**INFORMATION**

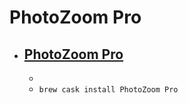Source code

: # PhotoZoom Pro
- [PhotoZoom Pro](https://www.benvista.com/photozoompro)
  - 
  - 
  - `brew cask install PhotoZoom Pro`
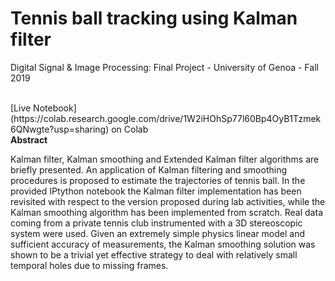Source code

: # Tennis ball tracking using Kalman filter

Digital Signal & Image Processing: Final Project - University of Genoa - Fall 2019

<br>
[Live Notebook](https://colab.research.google.com/drive/1W2iHOhSp77l60Bp4OyB1Tzmek6QNwgte?usp=sharing) on Colab


<br>
<b>Abstract</b>

Kalman filter, Kalman smoothing and Extended Kalman filter algorithms are
briefly presented. An application of Kalman filtering and smoothing procedures
is proposed to estimate the trajectories of tennis ball. In the provided IPtython
notebook the Kalman filter implementation has been revisited with respect to the
version proposed during lab activities, while the Kalman smoothing algorithm
has been implemented from scratch. Real data coming from a private tennis
club instrumented with a 3D stereoscopic system were used. Given an extremely
simple physics linear model and sufficient accuracy of measurements, the Kalman
smoothing solution was shown to be a trivial yet effective strategy to deal with
relatively small temporal holes due to missing frames.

**YOUR OBJECTIVE**
Repeat the listing above exactly, with no pictures.

**RESULT BELOW**
Source code

: # PhotoZoom Pro
- [PhotoZoom Pro](https://www.benvista.com/photozoompro)
  - 
  - 
  - `brew cask install PhotoZoom Pro`
Source code

: # Tennis ball tracking using Kalman filter

Digital Signal & Image Processing: Final Project - University of Genoa - Fall 2019

<br>
[Live Notebook](https://colab.research.google.com/drive/1W2iHOhSp77l60Bp4OyB1Tzmek6QNwgte?usp=sharing) on Colab


<br>
<b>Abstract</b>

Kalman filter, Kalman smoothing and Extended Kalman filter algorithms are
briefly presented. An application of Kalman filtering and smoothing procedures
is proposed to estimate the trajectories of tennis ball. In the provided IPtython
notebook the Kalman filter implementation has been revisited with respect to the
version proposed during lab activities, while the Kalman smoothing algorithm
has been implemented from scratch. Real data coming from a private tennis
club instrumented with a 3D stereoscopic system were used. Given an extremely
simple physics linear model and sufficient accuracy of measurements, the Kalman
smoothing solution was shown to be a trivial yet effective strategy to deal with
relatively small temporal holes due to missing frames.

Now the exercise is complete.